WHAT YOU NEED TO DO> Your answer should hold exactly the lines below from the line with "THE PENINSULA" through the line with "tyrosine kinase inhibitor, has", both included, and no pictures at all.
EXCERPTED RECORDS below:
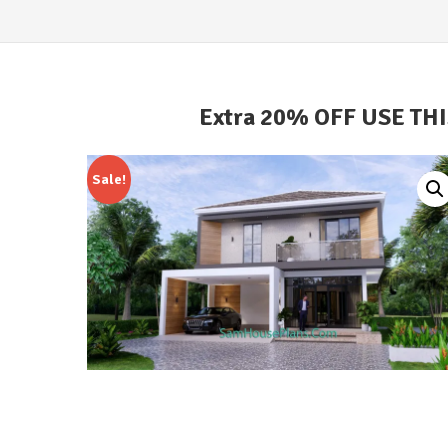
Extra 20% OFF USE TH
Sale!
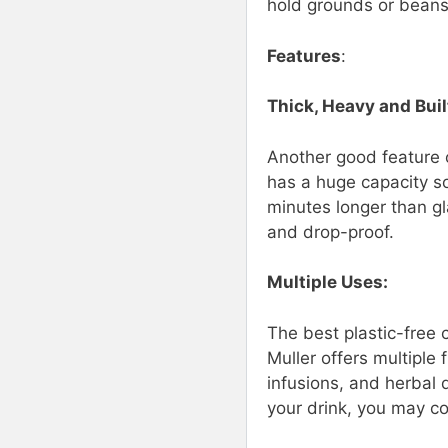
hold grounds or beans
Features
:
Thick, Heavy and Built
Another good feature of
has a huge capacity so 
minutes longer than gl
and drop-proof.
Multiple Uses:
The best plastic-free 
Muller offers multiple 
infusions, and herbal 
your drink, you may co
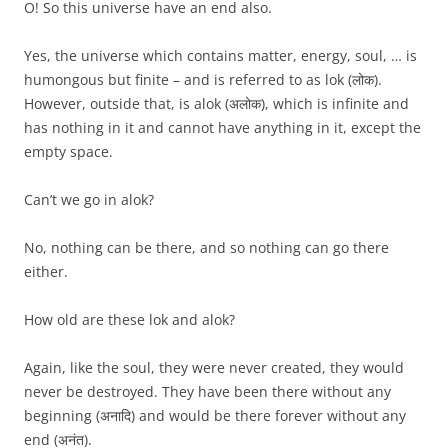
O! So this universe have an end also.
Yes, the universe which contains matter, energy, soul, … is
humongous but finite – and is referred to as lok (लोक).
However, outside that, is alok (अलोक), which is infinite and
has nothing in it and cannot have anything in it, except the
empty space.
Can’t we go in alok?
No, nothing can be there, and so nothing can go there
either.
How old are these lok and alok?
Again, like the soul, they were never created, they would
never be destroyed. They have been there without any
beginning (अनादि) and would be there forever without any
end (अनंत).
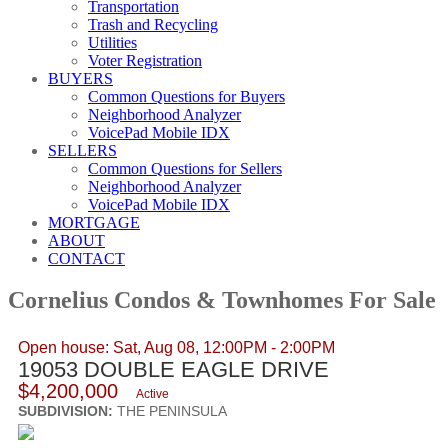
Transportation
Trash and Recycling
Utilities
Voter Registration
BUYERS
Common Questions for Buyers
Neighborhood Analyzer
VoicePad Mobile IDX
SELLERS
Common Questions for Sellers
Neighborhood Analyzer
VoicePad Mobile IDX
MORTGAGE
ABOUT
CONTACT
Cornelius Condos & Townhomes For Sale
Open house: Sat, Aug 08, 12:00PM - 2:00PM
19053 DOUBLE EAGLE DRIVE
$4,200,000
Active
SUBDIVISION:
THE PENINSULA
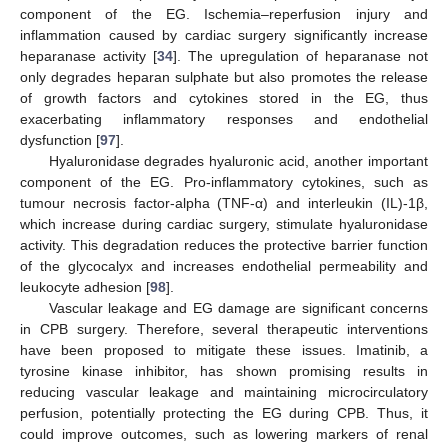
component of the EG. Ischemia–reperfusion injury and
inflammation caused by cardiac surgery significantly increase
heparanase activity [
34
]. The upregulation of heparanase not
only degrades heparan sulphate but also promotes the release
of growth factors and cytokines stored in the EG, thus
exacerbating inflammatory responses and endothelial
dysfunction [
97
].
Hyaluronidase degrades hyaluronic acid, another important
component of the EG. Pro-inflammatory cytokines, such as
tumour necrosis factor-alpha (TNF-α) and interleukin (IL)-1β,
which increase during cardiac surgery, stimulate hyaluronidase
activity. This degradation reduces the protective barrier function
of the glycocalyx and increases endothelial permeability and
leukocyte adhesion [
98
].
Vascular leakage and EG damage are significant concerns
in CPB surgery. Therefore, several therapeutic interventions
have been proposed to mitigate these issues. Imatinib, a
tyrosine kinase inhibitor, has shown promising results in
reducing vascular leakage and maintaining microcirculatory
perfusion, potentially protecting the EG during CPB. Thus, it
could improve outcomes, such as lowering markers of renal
End of EXCERPTED RECORDS.
EXERCISE RESULT>
THE PENINSULA
component of the EG. Ischemia–reperfusion injury and
inflammation caused by cardiac surgery significantly increase
heparanase activity [
34
]. The upregulation of heparanase not
only degrades heparan sulphate but also promotes the release
of growth factors and cytokines stored in the EG, thus
exacerbating inflammatory responses and endothelial
dysfunction [
97
].
Hyaluronidase degrades hyaluronic acid, another important
component of the EG. Pro-inflammatory cytokines, such as
tumour necrosis factor-alpha (TNF-α) and interleukin (IL)-1β,
which increase during cardiac surgery, stimulate hyaluronidase
activity. This degradation reduces the protective barrier function
of the glycocalyx and increases endothelial permeability and
leukocyte adhesion [
98
].
Vascular leakage and EG damage are significant concerns
in CPB surgery. Therefore, several therapeutic interventions
have been proposed to mitigate these issues. Imatinib, a
tyrosine kinase inhibitor, has shown promising results in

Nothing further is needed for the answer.